---------- Recorded data

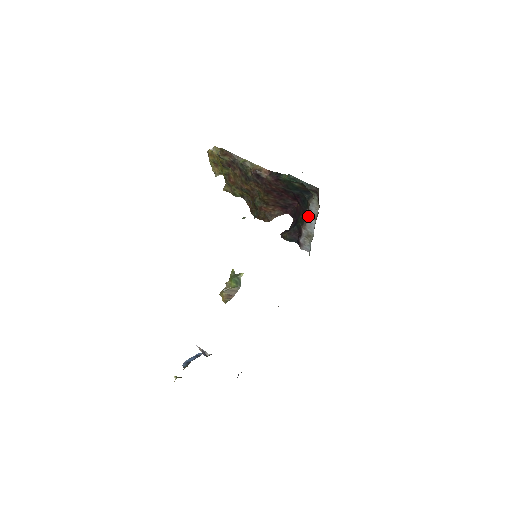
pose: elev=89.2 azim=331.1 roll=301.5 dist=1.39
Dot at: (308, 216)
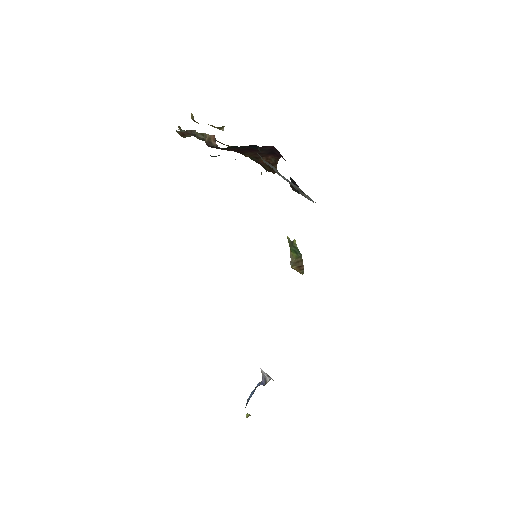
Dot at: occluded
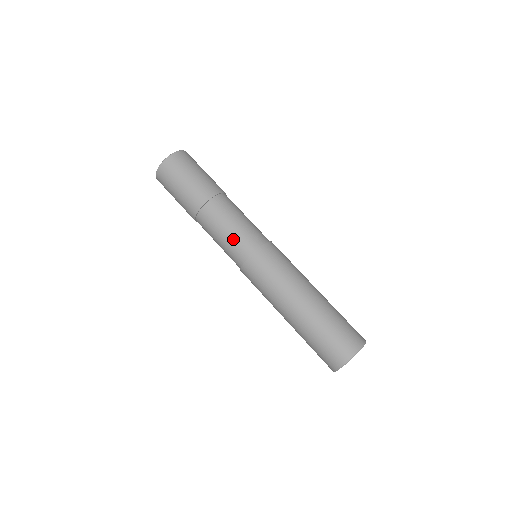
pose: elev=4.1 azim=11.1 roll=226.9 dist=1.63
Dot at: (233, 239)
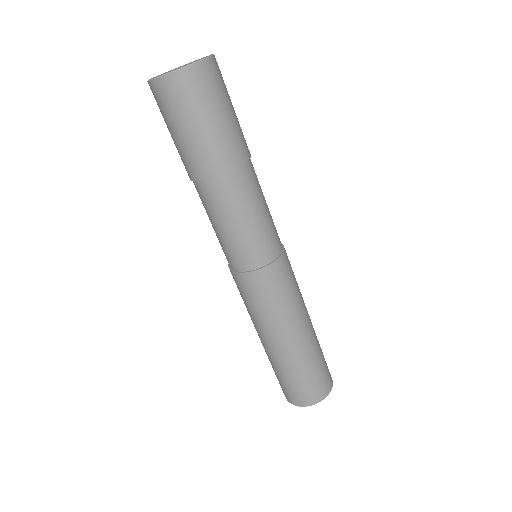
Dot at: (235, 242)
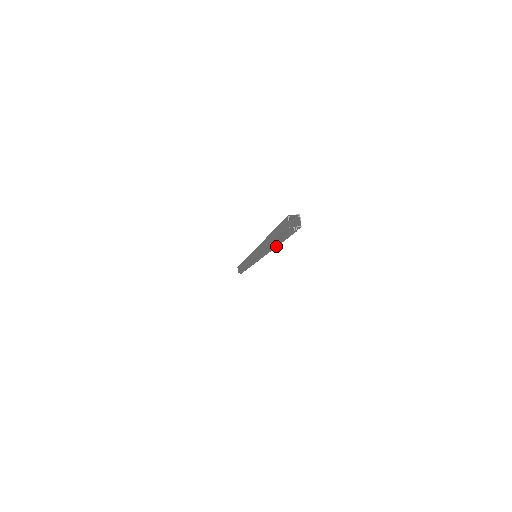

--------------------
---------- Recorded data

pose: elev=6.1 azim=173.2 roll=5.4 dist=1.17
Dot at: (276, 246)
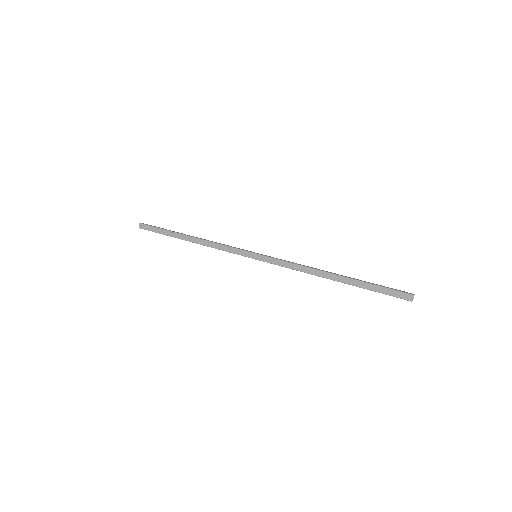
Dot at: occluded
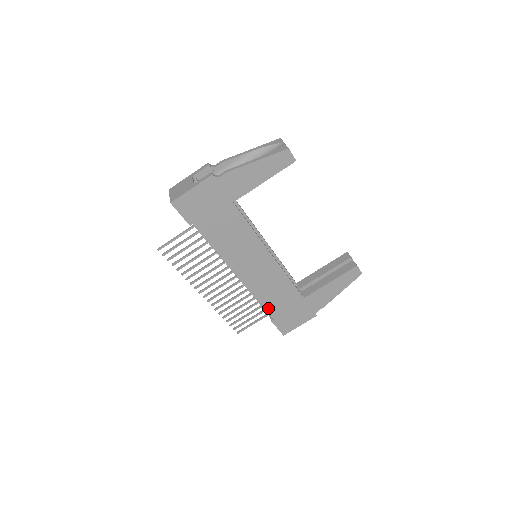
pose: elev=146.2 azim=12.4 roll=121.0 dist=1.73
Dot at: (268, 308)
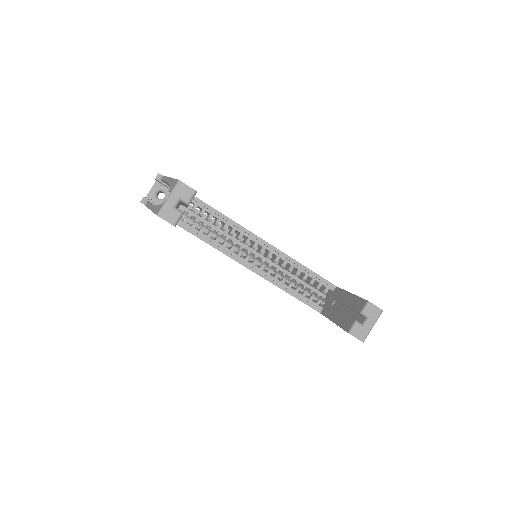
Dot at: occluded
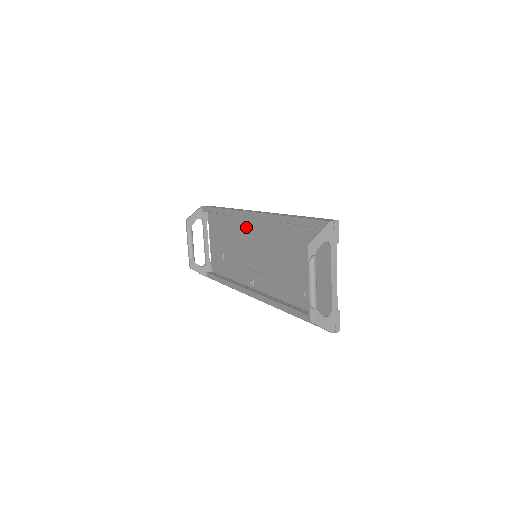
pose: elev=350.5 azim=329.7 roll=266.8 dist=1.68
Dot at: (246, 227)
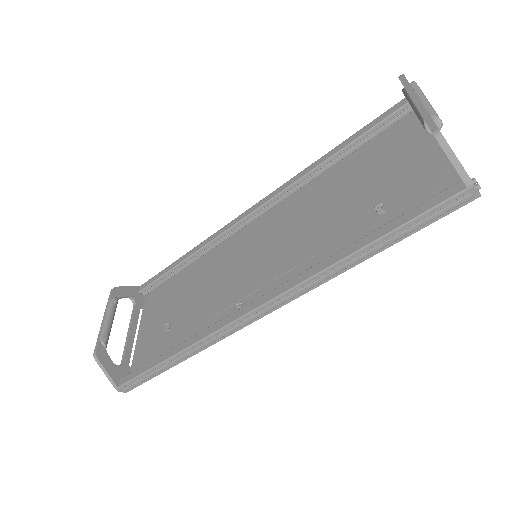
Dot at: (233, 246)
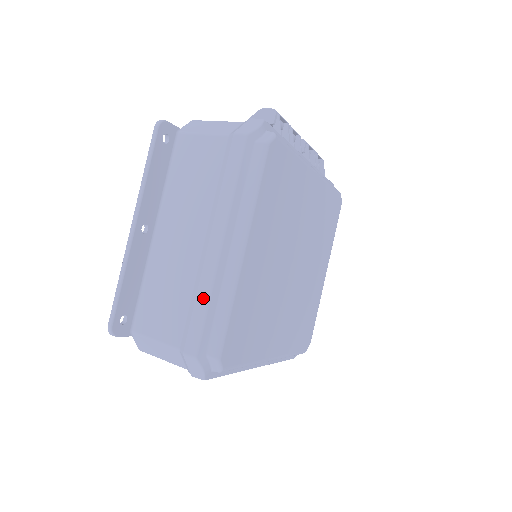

--------------------

Instruction> Extract each line of the records above that contains the string "roll".

Answer to this task>
pose: elev=89.2 azim=331.1 roll=301.5 dist=1.39
pose: elev=4.1 azim=11.1 roll=226.9 dist=1.63
pose: elev=6.1 azim=173.2 roll=5.4 dist=1.17
pose: elev=146.2 azim=12.4 roll=121.0 dist=1.73
pose: elev=350.5 azim=329.7 roll=266.8 dist=1.68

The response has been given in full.